We’re not told in today’s first reading how the lame beggar felt the next morning, when he woke up and realised that he no longer had a job. Perhaps he’d learned skills before he was lame that he could now turn to? We can trust that, filled with the Spirit as they were, John and Peter gave the lame man what he needed.
I think, though, that those of us who are not saints need to be careful about the charity we give and the charities we support. It’s far too easy to make judgements about what people need, and insist that they take it. The best aid stories I’ve heard have involved the Western aid agencies setting aside their preconception and working with the communities they try to help to find out what the communities perceive their needs to be.

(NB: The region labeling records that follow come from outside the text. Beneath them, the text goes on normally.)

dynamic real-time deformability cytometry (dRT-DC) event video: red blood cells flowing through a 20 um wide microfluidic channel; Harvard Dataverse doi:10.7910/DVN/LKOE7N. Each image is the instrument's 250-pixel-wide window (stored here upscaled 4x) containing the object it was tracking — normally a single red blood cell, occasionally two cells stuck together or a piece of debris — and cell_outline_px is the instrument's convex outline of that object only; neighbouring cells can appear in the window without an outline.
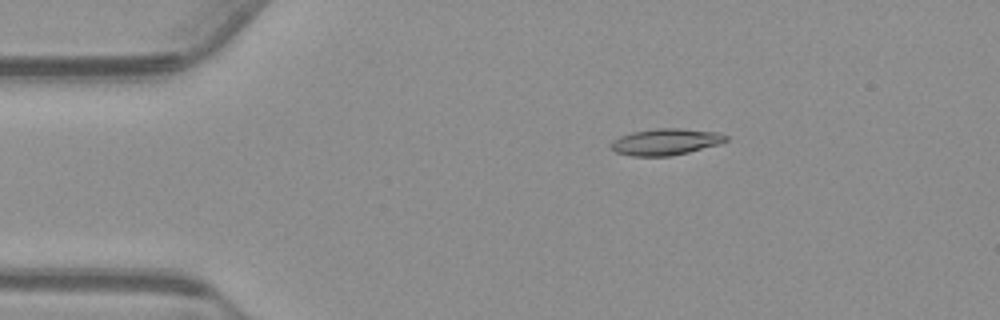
{"species": "common noctule bat (a hibernating species)", "species_latin": "Nyctalus noctula", "temperature_condition": "warm", "stored_images_in_passage": 46, "camera_frame_rate_fps": 3000, "um_per_image_px": 0.085, "animal": {"sex": "male", "body_mass_g": 23.1, "forearm_length_mm": 52.7}, "frame": {"image": 1, "passage_image": 1, "time_ms": 0.0, "image_size_px": [1000, 320], "cell_outline_px": [[728, 140], [720, 144], [672, 156], [632, 156], [616, 152], [608, 144], [612, 140], [620, 136], [632, 132], [656, 128], [680, 128], [716, 132], [728, 136]], "centroid_in_image_um": [56.57, 12.05], "position_along_channel_um": 28.4, "area_um2": 17.8}}
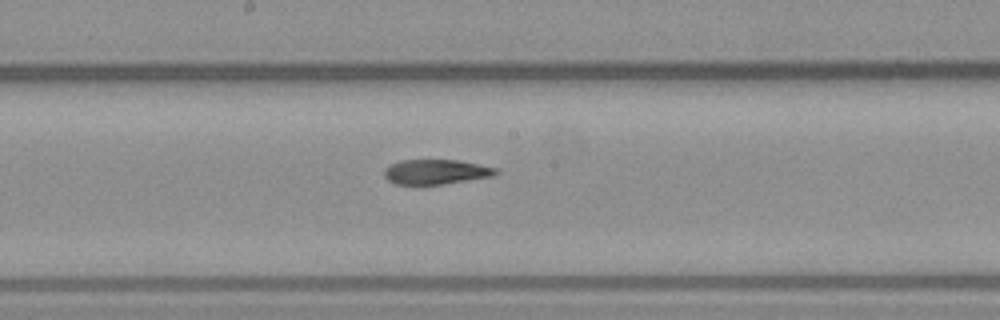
{"frame": {"image": 2, "passage_image": 20, "time_ms": 6.333, "image_size_px": [1000, 320], "cell_outline_px": [[500, 172], [492, 176], [440, 184], [396, 184], [388, 180], [384, 176], [384, 168], [400, 160], [460, 160], [496, 168]], "centroid_in_image_um": [37.04, 14.59], "position_along_channel_um": 211.2, "area_um2": 15.95}}
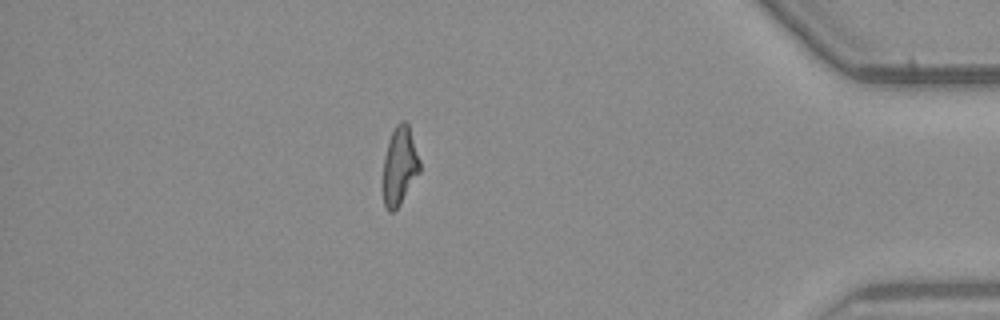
{"frame": {"image": 3, "passage_image": 39, "time_ms": 12.667, "image_size_px": [1000, 320], "cell_outline_px": [[420, 172], [400, 204], [392, 212], [388, 212], [384, 204], [384, 156], [388, 140], [396, 124], [400, 120], [404, 120], [408, 124], [420, 160]], "centroid_in_image_um": [33.98, 14.08], "position_along_channel_um": 401.2, "area_um2": 16.59}, "authors_computed_cell_mechanics": {"area_um2": 17.2533, "velocity_mm_per_s": 3.7356, "shape_relaxation_time_tau1_ms": null, "shape_relaxation_time_tau2_ms": 5.5157, "deformation_change_tau1": null, "deformation_change_tau2": 0.1482}}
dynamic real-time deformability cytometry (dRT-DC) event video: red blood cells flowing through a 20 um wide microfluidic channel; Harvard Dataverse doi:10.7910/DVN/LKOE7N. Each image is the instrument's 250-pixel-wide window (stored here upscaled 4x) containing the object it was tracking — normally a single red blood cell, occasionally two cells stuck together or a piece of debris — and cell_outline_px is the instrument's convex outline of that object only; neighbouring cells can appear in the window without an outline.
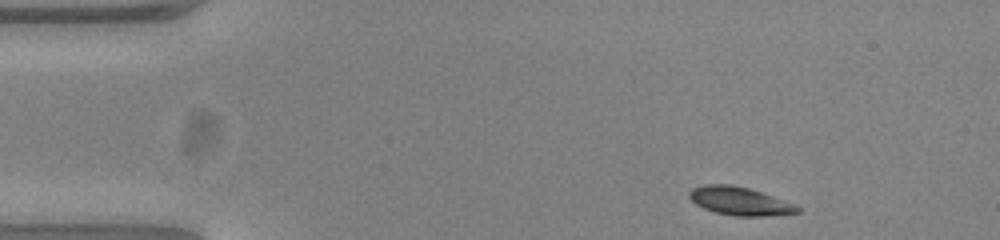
{"species": "common noctule bat (a hibernating species)", "species_latin": "Nyctalus noctula", "temperature_condition": "warm", "stored_images_in_passage": 47, "camera_frame_rate_fps": 3000, "um_per_image_px": 0.085, "animal": {"sex": "female", "body_mass_g": 23.0, "forearm_length_mm": 53.4}, "frame": {"image": 1, "passage_image": 1, "time_ms": 0.0, "image_size_px": [1000, 240], "cell_outline_px": [[800, 212], [764, 216], [732, 216], [716, 212], [704, 208], [696, 204], [688, 196], [688, 192], [692, 188], [708, 184], [732, 184], [748, 188], [796, 204], [800, 208]], "centroid_in_image_um": [62.86, 17.09], "position_along_channel_um": 22.1, "area_um2": 17.69}}
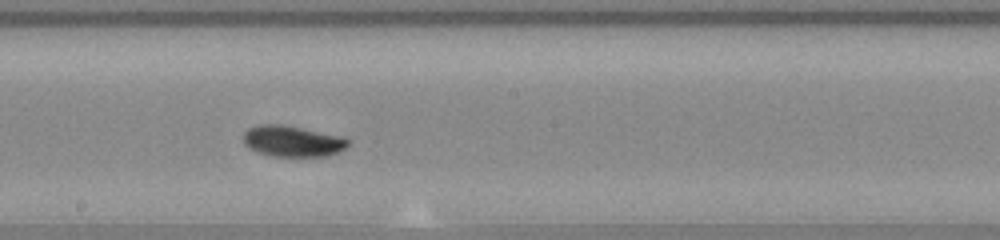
{"frame": {"image": 2, "passage_image": 23, "time_ms": 7.333, "image_size_px": [1000, 240], "cell_outline_px": [[352, 140], [340, 152], [328, 156], [272, 156], [256, 152], [244, 144], [244, 132], [248, 128], [260, 124], [284, 124], [344, 136]], "centroid_in_image_um": [24.9, 11.99], "position_along_channel_um": 223.3, "area_um2": 19.25}}
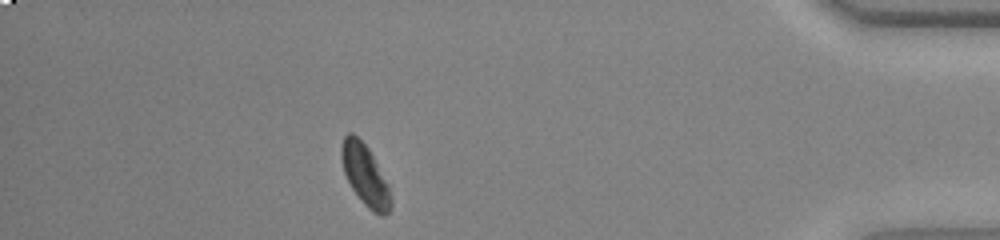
{"frame": {"image": 3, "passage_image": 41, "time_ms": 13.333, "image_size_px": [1000, 240], "cell_outline_px": [[392, 208], [384, 216], [380, 216], [372, 212], [364, 204], [352, 188], [344, 172], [340, 156], [340, 148], [344, 136], [348, 132], [352, 132], [368, 148], [388, 184], [392, 196]], "centroid_in_image_um": [31.04, 14.91], "position_along_channel_um": 404.2, "area_um2": 17.57}, "authors_computed_cell_mechanics": {"area_um2": 17.918, "velocity_mm_per_s": 3.836, "shape_relaxation_time_tau1_ms": 2.1824, "shape_relaxation_time_tau2_ms": 5.0318, "deformation_change_tau1": 0.115, "deformation_change_tau2": 0.0789}}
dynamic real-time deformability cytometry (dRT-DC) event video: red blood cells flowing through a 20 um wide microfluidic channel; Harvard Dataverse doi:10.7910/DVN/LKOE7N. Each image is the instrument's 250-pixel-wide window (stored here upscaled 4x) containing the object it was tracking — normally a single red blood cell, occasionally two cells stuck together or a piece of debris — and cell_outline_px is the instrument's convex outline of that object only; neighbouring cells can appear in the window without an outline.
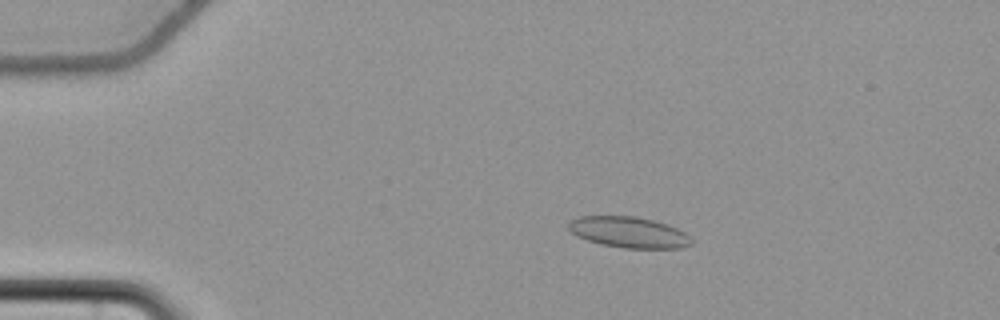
{"species": "common noctule bat (a hibernating species)", "species_latin": "Nyctalus noctula", "temperature_condition": "cold", "stored_images_in_passage": 58, "camera_frame_rate_fps": 3000, "um_per_image_px": 0.085, "animal": {"sex": "female", "body_mass_g": 22.7, "forearm_length_mm": 54.2}, "frame": {"image": 1, "passage_image": 13, "time_ms": 4.0, "image_size_px": [1000, 320], "cell_outline_px": [[692, 244], [680, 248], [624, 248], [600, 244], [576, 236], [568, 228], [568, 220], [580, 216], [636, 216], [668, 224], [684, 232], [692, 240]], "centroid_in_image_um": [53.42, 19.74], "position_along_channel_um": 31.6, "area_um2": 22.2}}
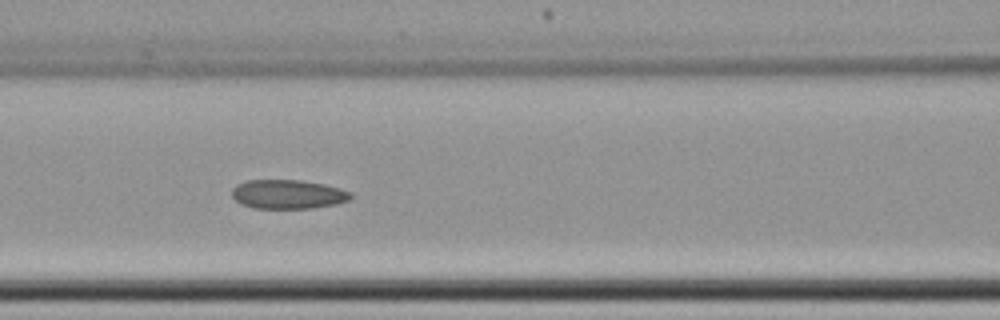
{"frame": {"image": 2, "passage_image": 27, "time_ms": 8.667, "image_size_px": [1000, 320], "cell_outline_px": [[352, 196], [348, 200], [336, 204], [312, 208], [252, 208], [240, 204], [232, 196], [232, 188], [236, 184], [248, 180], [300, 180], [324, 184], [340, 188], [352, 192]], "centroid_in_image_um": [24.46, 16.51], "position_along_channel_um": 142.1, "area_um2": 20.23}}
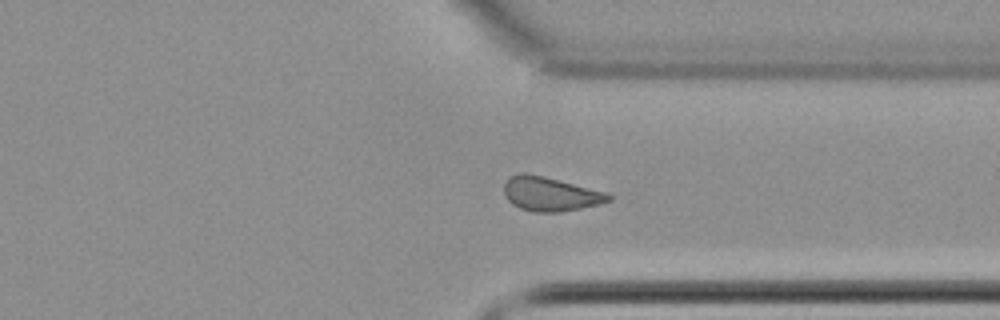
{"frame": {"image": 3, "passage_image": 45, "time_ms": 14.667, "image_size_px": [1000, 320], "cell_outline_px": [[612, 200], [600, 204], [560, 212], [532, 212], [520, 208], [512, 204], [504, 196], [504, 184], [508, 176], [520, 172], [524, 172], [544, 176], [608, 192], [612, 196]], "centroid_in_image_um": [46.76, 16.48], "position_along_channel_um": 364.6, "area_um2": 21.1}, "authors_computed_cell_mechanics": {"area_um2": 20.8947, "velocity_mm_per_s": 3.702, "shape_relaxation_time_tau1_ms": null, "shape_relaxation_time_tau2_ms": 8.1816, "deformation_change_tau1": null, "deformation_change_tau2": 0.147}}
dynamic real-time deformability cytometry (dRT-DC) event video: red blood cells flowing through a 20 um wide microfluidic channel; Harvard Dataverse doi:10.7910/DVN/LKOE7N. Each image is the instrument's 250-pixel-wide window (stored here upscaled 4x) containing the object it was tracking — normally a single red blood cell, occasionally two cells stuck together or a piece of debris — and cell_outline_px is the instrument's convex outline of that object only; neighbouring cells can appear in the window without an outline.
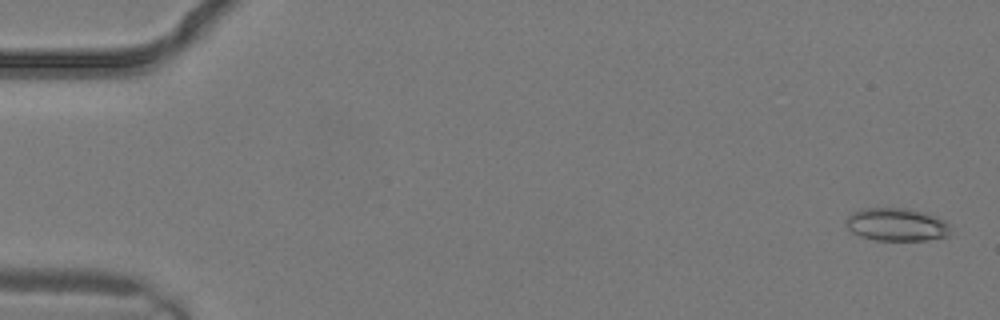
{"species": "common noctule bat (a hibernating species)", "species_latin": "Nyctalus noctula", "temperature_condition": "warm", "stored_images_in_passage": 3, "camera_frame_rate_fps": 3000, "um_per_image_px": 0.085, "animal": {"sex": "male", "body_mass_g": 19.2, "forearm_length_mm": 51.8}, "frame": {"image": 1, "passage_image": 1, "time_ms": 0.0, "image_size_px": [1000, 320], "cell_outline_px": [[948, 236], [928, 240], [876, 240], [852, 232], [848, 228], [844, 220], [852, 212], [864, 208], [908, 208], [928, 212], [944, 220], [948, 224]], "centroid_in_image_um": [76.21, 19.07], "position_along_channel_um": 8.8, "area_um2": 20.06}}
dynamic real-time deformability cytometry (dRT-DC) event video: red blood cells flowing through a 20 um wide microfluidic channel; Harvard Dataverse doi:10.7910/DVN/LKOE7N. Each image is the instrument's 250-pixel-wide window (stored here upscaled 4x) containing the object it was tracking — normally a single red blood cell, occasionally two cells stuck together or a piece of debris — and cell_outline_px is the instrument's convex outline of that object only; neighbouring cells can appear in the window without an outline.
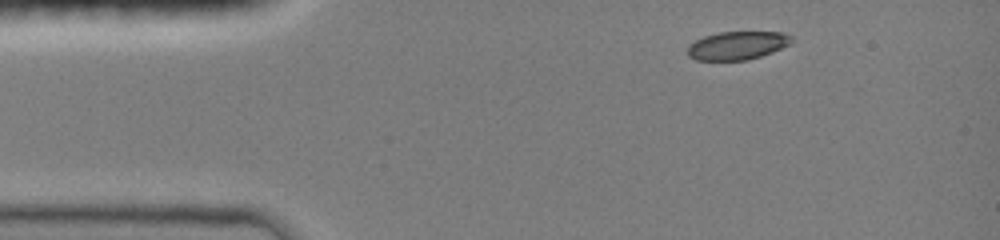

My beloved and I won $78 dollars on the Lotto last week, which led us to talk about what we’d do with the current big prize (which is several million). We agreed we’d like to see it used effectively at a local community level – some in our family, some in New Zealand, and some overseas. We’d like to have more money to give to one of the causes we care passionately about – such as freedom for slaves, education for girls and women, access to clean water and to safe housing, protection from violence. But we wouldn’t want to just hand over money without being sure that the actions were grassroots actions – local initiatives arising from local needs supported by local effort and structured in a way that local people can become independent of external help.
To me, that’s love in action. Helping people to rise up and walk.
If he was a resourceful beggar he could get a new job pretending to be lame*.
He’d probably be quite convincing at that, having learned the skills, etc..
Very likely eligible for some sort of re-training grant, as well.